Hollywood also hates change. That is, if it involves any potential downturn in what's an already proven moneymaker. Just look at how much Daniel Craig was offered (reportedly around $90 million) to appear in two more James Bond films. And fans feel the same way, whether it's those playing their beloved characters in front of the camera, or sometimes even when there's a change behind it.

Such is the case with the third installment of the rebooted "Star Trek" film franchise. The first two flicks -- the terrific restart in 2009 and the less successful but still okay "Into Darkness" from 2013 -- were helmed by J.J. Abrams. But in keeping with the NFL analogy, he's jumped teams over to the "Star Wars" world, with Justin Lin (best known for directing the third through sixth installments of "The Fast and the Furious" series) now taking his place to helm "Star Trek Beyond."

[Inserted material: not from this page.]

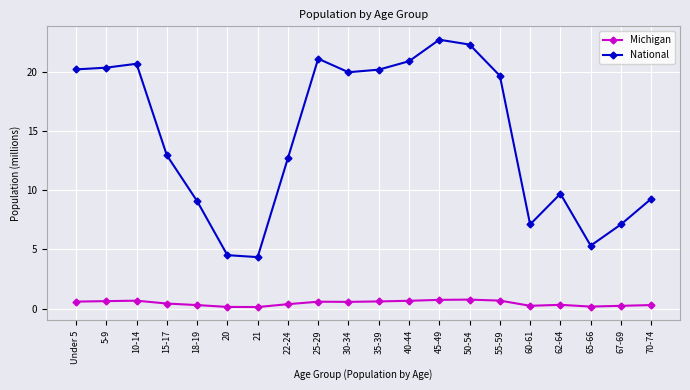

What is the sum of the National values at 40-44 and 21?

25.2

And speaking of change or, more accurately, the lack thereof, that's the jumping-off point for the story that's been penned by Simon Pegg and Doug Jung. As we hear from a log update provided by Captain Kirk (a returning Chris Pine who's joined by all of the rest of the major players in reprising their roles from the past two films), things have gotten monotonous onboard the USS Enterprise that's now three years into its five-year mission.

Kirk has applied to be a vice-admiral, and Spock (Zachary Quinto) is contemplating leaving Starfleet service to help New Vulcan sprout and repopulate, something that hasn't sat that well with Uhura (Zoe Saldana), his girlfriend. None of which surprises McCoy (Karl Urban) who still doesn't understand his all-too-logical friend and has fun badgering him about that when not expressing his displeasure in other things, albeit in a folksy "Damn it, Jim, I'm a doctor, not a..." style.

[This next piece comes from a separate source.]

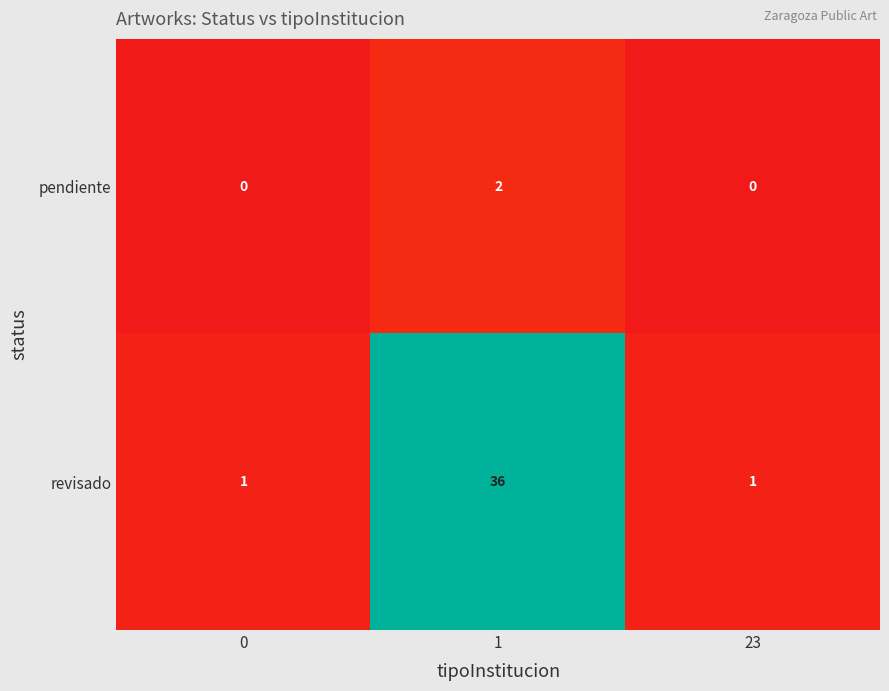

Which series changed the most between 0 and 1?

revisado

As has been the case in the previous entries, that chemistry along with the other such combos among the main characters -- harkening back to the original 1960s era TV show and its subsequent movies -- is what makes them and thus the film endearing. It's like watching a bunch of old friends squabble when you know that deep down they truly love, care for and would do anything for each other.

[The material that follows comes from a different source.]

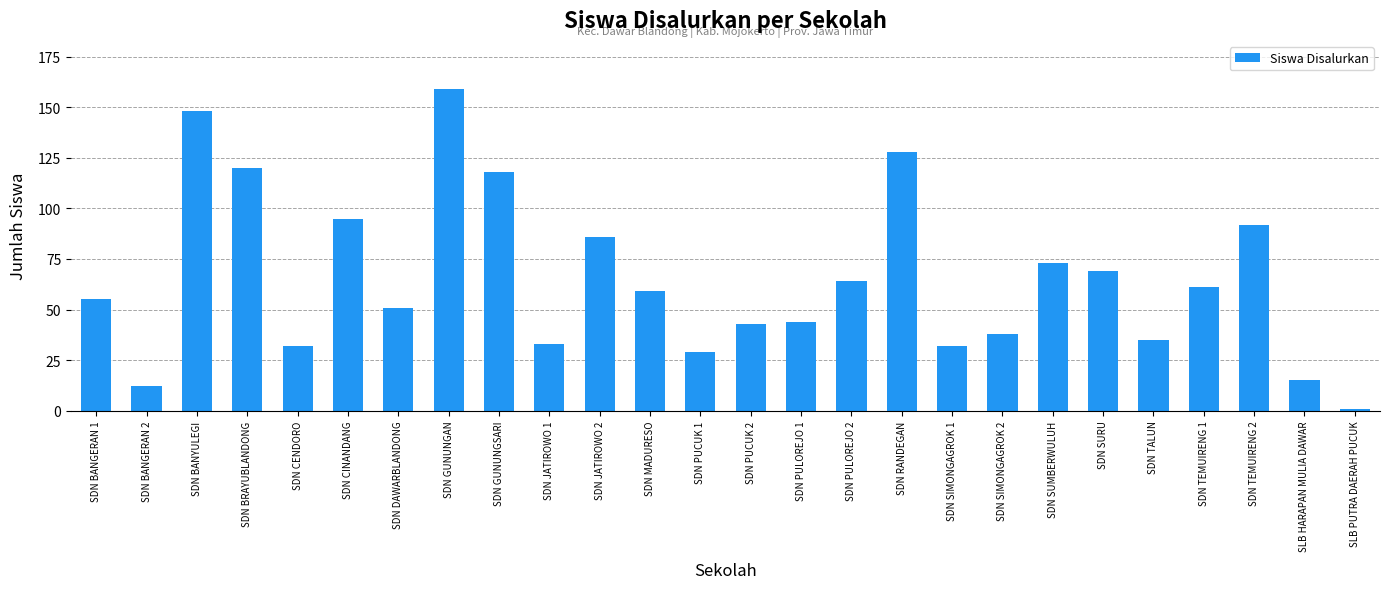

What is the change in value from SDN SIMONGAGROK 2 to SLB PUTRA DAERAH PUCUK?

-37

That chemistry is still spot on and helps the transition between Abrams' previous directorial style and that of Lin who apparently seems to think he's making "The Fast and the Furious" in space. That's not necessarily a bad thing, as the crew of the Enterprise gets their wish for a little change when a rescue mission turns out to be a trap engineered by a lure (Lydia Wilson) who's working for the lead villain (Idris Elba, mostly unrecognizable under lots of makeup, and inhabiting a villain who, unfortunately, just isn't that mesmerizing or thrilling to spend two hours with).

The subsequent attack on the Enterprise is something to behold, although one begins to wonder if the new series will keep on tapping into the old one. After doing Khan and now the destruction of the Enterprise and having the crew on a different ship, does that mean time travel and whales await us in installment number four?

Aside from that spectacular sequence, the rest of the action is okay and certainly easy enough to watch (particularly in regard to Sofia Boutella playing a survivor of a previous antagonist attack who's more than capable of holding her own), although the occasional frantic camerawork and editing make things hard to discern regarding what's really happening moment to moment. And overall, the pic has the visual look of an offering operating with a lower budget than its predecessors. It's decent, but lacks the wow factor that fueled the brilliant 2009 film.

Even so, and when viewed in the moment, it's an entertaining diversion featuring characters we like to watch, all of which helps distract one from the pic's various issues regarding a lackluster plot, villain or effects that look more in place in a TV series than a big summer movie. Whether viewers embrace this change is yet to be determined, but as a standalone pic, "Star Trek: Beyond" is good enough to rate as a 6 out of 10.